Oil firm put on notice


THE Independent Consumer and Competition Commission (ICCC)has given ExxonMobil until Nov 3 to submit documents relating to its acquisition of lnterOil’s interests in the Papua LNG project in Gulf.
ICCC commissioner and chief executive officer Paulus Ain said the statutory notice was issued under Section 128 of the Independent Consumer and Competition Commission Act 2002.
The notice requires an individual or company to provide specific information or documents requested by the ICCC.

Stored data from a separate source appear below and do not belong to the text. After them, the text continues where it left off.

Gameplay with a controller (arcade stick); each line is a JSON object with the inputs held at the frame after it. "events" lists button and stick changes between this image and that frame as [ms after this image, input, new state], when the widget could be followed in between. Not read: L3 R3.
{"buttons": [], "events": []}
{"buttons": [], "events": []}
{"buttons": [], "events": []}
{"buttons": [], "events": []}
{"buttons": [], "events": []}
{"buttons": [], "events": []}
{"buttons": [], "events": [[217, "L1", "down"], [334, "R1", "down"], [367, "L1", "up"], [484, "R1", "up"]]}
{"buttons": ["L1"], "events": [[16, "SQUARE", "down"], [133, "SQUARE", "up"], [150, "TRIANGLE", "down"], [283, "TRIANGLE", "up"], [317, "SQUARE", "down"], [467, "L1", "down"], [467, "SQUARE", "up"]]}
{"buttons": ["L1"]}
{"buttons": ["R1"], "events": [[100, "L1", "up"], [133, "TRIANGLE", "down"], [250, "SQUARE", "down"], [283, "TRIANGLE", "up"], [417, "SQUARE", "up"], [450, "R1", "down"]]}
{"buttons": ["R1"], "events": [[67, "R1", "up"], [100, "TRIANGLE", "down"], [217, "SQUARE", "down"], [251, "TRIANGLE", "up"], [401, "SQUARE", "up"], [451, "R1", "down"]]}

It is exercised when an individual and or a company has refused to voluntarily provide information requested by the ICCC.
It relates to the recent acquisition by ExxonMobil of InterOil shares in the Gulf project recently approved by shareholders of both companies and the Supreme Court in Yukon, Canada.
A spokesperson for ExxonMobil confirmed yesterday that they had received the notice. “We acknowledge receipt of the letter from the ICCC and are currently reviewing it,” the spokesperson said.
“ExxonMobil has a positive history and a strong business in PNG, and remains interested in growing that business.”
Ain said a refusal to comply with the notice, or knowingly submitting misleading and incorrect information requested by it, was an offence under the ICCC Act.
The penalty includes a fine of K100,000 or a jail term of two years.
He said the ICCC had made numerous requests to ExxonMobil to submit the relevant application.
“The ICCC advised that the type of information and documents requested in the statutory notice issued to ExxonMobil includes documents such as the contract of sale, share sale and purchase agreement, and joint venture agreements concerning ExxonMobil’s acquisition of InterOil’s interests in the Papua LNG project,” Ain said.